**PROMPT A:**
In the passage on the car's chassis and bodywork, what covered the exterior of a Weymann body?
**PROMPT B:**
List each part that the passage on the car's chassis and bodywork says was changed in the Targa Florio version.
**PROMPT C:**
Substitute "imitation leather" for "artificial leather" in the passage on the car's chassis and bodywork, and give it again starting with "Weymann's system was" and going on through "the front axle.".

**EXTRACTED TEXT:**
%%

The chassis itself weighs around 500 kg. There were many different bodies built on it. The chassis itself was also sold to other manufacturers to build their own car bodies on it.

=== Weymann motor body ===
Most car bodies of the era were built by nailing metal plates on the wooden skeleton of the car. The wood was usually very rigid, often the ash-tree was used. This made the body very firm, but rather heavy.

Weymann's system was different. The wooden pieces were not mortised together, but only loosely put next to each other. The wooden pieces were merely touching each other and its ends were coated in a buffer material (often leather). The wooden pieces were joined via steel strips. This type of bodywork wasn't totally firm, but it allowed natural shifts which occur as the wood gets dry or wet. Such shifts made it impossible for use of metal sheets, therefore the exterior was covered in artificial leather.

=== Targa Florio ===
The Targa Florio version was quite different from the serial production models. The engine and the bodywork were changed the most, but the chassis was also altered by changing the front axle.

%%

**INFORMATION GIVEN:**
%%

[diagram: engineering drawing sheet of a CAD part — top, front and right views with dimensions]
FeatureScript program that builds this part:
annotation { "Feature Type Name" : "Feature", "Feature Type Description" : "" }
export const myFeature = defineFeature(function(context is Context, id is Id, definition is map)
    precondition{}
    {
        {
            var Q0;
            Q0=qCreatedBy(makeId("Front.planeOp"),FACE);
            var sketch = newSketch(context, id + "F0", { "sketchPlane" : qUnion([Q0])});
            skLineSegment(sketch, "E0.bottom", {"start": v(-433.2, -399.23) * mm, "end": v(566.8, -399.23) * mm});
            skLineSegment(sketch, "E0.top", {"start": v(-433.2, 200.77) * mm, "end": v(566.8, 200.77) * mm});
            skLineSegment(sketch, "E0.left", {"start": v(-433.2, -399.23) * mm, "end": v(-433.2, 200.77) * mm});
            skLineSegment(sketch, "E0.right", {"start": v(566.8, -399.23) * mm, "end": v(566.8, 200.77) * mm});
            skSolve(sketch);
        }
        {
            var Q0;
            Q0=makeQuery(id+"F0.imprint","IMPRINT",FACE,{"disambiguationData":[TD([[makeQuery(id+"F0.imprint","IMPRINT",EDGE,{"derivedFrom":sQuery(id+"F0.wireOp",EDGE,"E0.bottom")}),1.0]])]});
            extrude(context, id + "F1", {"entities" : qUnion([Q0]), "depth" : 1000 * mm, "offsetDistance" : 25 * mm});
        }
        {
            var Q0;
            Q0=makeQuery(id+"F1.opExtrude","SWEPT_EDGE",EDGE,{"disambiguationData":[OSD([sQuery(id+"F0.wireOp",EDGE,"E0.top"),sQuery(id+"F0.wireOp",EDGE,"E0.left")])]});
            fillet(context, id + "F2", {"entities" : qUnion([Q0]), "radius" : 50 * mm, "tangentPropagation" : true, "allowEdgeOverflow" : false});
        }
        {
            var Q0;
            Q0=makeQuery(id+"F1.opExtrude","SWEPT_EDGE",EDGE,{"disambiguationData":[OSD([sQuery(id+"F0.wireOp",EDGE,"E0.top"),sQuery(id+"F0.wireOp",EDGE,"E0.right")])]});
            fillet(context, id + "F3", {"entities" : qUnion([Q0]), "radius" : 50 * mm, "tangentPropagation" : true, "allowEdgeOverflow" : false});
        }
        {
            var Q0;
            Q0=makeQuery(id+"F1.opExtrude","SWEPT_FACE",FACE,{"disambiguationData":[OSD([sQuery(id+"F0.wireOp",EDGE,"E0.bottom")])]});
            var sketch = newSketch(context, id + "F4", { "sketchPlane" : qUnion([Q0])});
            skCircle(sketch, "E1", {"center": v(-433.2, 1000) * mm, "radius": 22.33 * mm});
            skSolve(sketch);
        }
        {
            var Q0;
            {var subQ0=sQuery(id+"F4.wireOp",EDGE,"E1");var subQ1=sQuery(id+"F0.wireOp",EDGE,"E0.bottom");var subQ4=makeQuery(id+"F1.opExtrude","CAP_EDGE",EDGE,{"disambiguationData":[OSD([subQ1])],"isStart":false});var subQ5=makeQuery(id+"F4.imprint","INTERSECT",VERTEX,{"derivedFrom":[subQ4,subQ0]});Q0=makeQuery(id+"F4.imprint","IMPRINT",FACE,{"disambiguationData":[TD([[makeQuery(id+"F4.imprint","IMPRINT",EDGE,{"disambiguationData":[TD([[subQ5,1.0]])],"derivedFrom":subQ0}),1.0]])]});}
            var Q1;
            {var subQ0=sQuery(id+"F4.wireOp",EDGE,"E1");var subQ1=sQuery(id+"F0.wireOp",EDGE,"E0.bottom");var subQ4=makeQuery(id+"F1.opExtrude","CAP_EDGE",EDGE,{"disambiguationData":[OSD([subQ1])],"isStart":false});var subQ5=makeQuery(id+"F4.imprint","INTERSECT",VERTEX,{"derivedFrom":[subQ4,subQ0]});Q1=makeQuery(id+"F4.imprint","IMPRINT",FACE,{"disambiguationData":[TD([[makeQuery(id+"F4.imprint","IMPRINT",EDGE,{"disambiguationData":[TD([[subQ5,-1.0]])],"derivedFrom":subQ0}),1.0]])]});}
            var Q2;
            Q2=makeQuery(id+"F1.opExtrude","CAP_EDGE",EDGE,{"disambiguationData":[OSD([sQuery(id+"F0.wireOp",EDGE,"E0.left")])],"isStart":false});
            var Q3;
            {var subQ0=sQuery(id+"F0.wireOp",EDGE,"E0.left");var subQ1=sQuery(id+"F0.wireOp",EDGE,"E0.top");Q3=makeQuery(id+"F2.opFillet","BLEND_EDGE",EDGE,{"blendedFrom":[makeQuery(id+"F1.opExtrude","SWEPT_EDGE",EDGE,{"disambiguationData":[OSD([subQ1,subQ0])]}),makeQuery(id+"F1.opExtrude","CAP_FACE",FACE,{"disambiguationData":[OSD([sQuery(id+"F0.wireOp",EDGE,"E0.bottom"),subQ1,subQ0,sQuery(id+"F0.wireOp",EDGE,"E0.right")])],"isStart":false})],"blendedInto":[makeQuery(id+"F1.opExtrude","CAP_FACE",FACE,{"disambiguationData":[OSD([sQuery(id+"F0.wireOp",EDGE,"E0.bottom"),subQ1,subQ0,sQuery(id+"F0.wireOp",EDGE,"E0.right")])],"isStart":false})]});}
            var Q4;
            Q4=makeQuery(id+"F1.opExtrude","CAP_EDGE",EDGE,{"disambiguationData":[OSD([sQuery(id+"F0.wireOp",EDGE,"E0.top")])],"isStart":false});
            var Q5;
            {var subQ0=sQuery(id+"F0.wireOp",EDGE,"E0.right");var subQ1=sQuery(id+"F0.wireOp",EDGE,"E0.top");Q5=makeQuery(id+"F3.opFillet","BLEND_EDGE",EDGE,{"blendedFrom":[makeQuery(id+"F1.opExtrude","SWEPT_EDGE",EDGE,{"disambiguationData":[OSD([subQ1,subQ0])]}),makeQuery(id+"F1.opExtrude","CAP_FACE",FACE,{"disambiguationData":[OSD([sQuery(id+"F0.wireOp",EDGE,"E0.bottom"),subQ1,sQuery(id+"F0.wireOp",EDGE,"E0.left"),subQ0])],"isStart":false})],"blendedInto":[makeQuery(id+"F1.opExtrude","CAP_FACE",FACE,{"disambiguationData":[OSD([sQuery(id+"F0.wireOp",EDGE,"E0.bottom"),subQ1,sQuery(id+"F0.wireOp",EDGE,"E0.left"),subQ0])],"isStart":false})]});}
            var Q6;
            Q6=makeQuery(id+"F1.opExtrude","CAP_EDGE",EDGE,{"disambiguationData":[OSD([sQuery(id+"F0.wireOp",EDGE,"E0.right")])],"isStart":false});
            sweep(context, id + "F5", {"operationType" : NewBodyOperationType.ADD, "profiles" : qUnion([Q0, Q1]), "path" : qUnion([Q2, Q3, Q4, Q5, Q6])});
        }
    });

%%

**EXERCISE SOLUTION A:**
Artificial leather.

**EXERCISE SOLUTION B:**
- the engine
- the bodywork
- the chassis (by changing the front axle)

**EXERCISE SOLUTION C:**
Weymann's system was different. The wooden pieces were not mortised together, but only loosely put next to each other. The wooden pieces were merely touching each other and its ends were coated in a buffer material (often leather). The wooden pieces were joined via steel strips. This type of bodywork wasn't totally firm, but it allowed natural shifts which occur as the wood gets dry or wet. Such shifts made it impossible for use of metal sheets, therefore the exterior was covered in imitation leather.

=== Targa Florio ===
The Targa Florio version was quite different from the serial production models. The engine and the bodywork were changed the most, but the chassis was also altered by changing the front axle.